begin Document passage
Periodically, the Independence Institute’s Energy Policy Center will take a look at the good, the bad, and the ugly in energy stories from around the United States and abroad, and bring the best (and worst) of those stories to your attention.

1. Secretary of the Interior Sally Jewell may have violated Colorado Open Meetings Law under its sunshine statutes by shutting out members of the press while visiting Moffat County on Tuesday. The meeting in Colorado centered on the status of the sage-grouse, a species whose designation could affect energy projects in the northwest portion of the state:

As she was leaving, Leavitt Riley said she saw Jewell in a car in the parking lot and the driver-side door was open, so she approached Jewell “and she said the press was not allowed at this meeting,” Leavitt Riley recalled.

“I said, do you realize more than a dozen elected officials were in it? She said the tour was open to the press but this was a closed meeting” and then drove away, Leavitt Riley said.
end Document passage
begin Dataset rows
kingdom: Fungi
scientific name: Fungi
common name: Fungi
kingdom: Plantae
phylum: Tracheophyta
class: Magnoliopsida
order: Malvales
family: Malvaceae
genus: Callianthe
end Dataset rows
Request 1: In the energy news passage, swap "parking lot" for "garage" and write out everything from "As she was leaving, Leavitt" down to "Leavitt Riley recalled.".
Request 2: Pick up the energy news passage after its final sentence and keep writing it.

Task output 1:
As she was leaving, Leavitt Riley said she saw Jewell in a car in the garage and the driver-side door was open, so she approached Jewell “and she said the press was not allowed at this meeting,” Leavitt Riley recalled.

Task output 2:
She said the newspaper is pursuing the matter with the Colorado Press Association. No one with the U.S. Secretary of the Interior’s office was available for comment Tuesday night.

2. From Lachlan Markay at the Washington Free Beacona Politico column riddled with inaccuracies from anti-fracking activists:

A pair of prominent environmentalists penned a column Tuesday for Politico Magazine attacking hydraulic fracturing littered with dishonest and incorrect claims.

“If you calculate the greenhouse gas pollution emitted at every stage of the production process—drilling, piping, compression—it’s essentially just coal by another name,” McKibben and Tidwell wrote.

The claim is frequently sourced to Cornell scientists Robert Howarth and Anthony Ingraffea, who have found significantly higher life cycle emissions than are found in other studies.

Numerous government agencies, environmentalist groups, and academics have panned Howarth and Ingraffea’s work on the issue and produced their own studies showing relatively low life cycle emissions from natural gas.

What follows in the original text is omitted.